Market improves; tenants harder to get

While the housing market is at the beginning of a cyclical upturn, landlords are finding there’s no longer a plentiful supply of tenants, writes Sally Lindsay.

By: Sally Lindsay

26 September 2024

A survey by independent economist Tony Alexander/Crockers of property investors shows 22 per cent are finding it hard to get good tenants. This is a strong turnaround. A year ago, 24 per cent of property investors said it was easy.

Alexander says this probably reflects the impact of rapidly falling migration, perhaps also with property developers placing unsold stock into the rental pool.

“Clearly the return of international tourists and the shifting of some unknown number of properties back to providing short-term tourist accommodation is having little impact.”

Landlords are reacting to the shortage of good tenants by pulling back on raising rents. A record low 63 per cent say they are planning to raise their rents in the next 12 months.

The change from early in the year has been quite sharp, Alexander says.

But because there are more factors driving the housing market and house prices than what’s happening in the rental market, this shift is not leading to newly depressed price expectations.

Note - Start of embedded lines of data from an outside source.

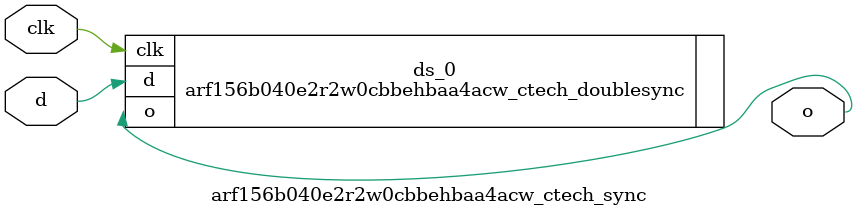
<source format=sv>

`ifndef ARF156B040E2R2W0CBBEHBAA4ACW_CTECH_SYNC_SV
`define ARF156B040E2R2W0CBBEHBAA4ACW_CTECH_SYNC_SV

module arf156b040e2r2w0cbbehbaa4acw_ctech_sync (
  input  logic  clk,
  input  logic  d,

  output logic  o
);

  arf156b040e2r2w0cbbehbaa4acw_ctech_doublesync ds_0 (.o(o), .d(d), .clk(clk));

endmodule // arf156b040e2r2w0cbbehbaa4acw_ctech_sync

`endif // ARF156B040E2R2W0CBBEHBAA4ACW_CTECH_SYNC_SV
</source>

Landlord worries about prices declining are falling away as evidence of residential real estate market strength becomes more apparent.

Falling rates

The reason for this market improvement, Alexander says, is not any positive change in the labour market, where the situation for employees is getting worse, but falling interest rates.

Worries about interest rates have fallen sharply, something also seen in his monthly survey of real estate agents with NZHL. Only six per cent of agents now say buyers are worried about interest rates, compared with 68 per cent a year ago and 42 per cent at the end of June.

However, 48 per cent of agents say buyers are worried about employment compared with a below average 14 per cent at the start of the year. “This survey shows quite clearly the deterioration in people’s feelings of confidence about the labour market. The other key thing it shows is buyers are returning to the market in good numbers.”

Two months ago, 35 per cent of agents said fewer people were attending open homes. Now, 42 per cent say there are more people sampling the free coffee and smelling the fresh bread.

A net 43 per cent of agents say there are more first home buyers in the market from a net three per cent seeing fewer two months ago. Also, 25 per cent say they are seeing more investors compared with a net 24 per cent seeing fewer at the end of June.

Alexander says the market remains solidly in buyers’ favour, according to 29 per cent of agents. There are good listings, prices on average are not rising yet, and banks are becoming more willing to extend finance.

The number of agents saying buyers are worried about finance has fallen to 54 per cent from a recent peak of 69 per cent at the end of May. “But conditions are still seen as tighter than before the end of 2021 when the credit crunch (not rising interest rates) caused house prices to start falling.”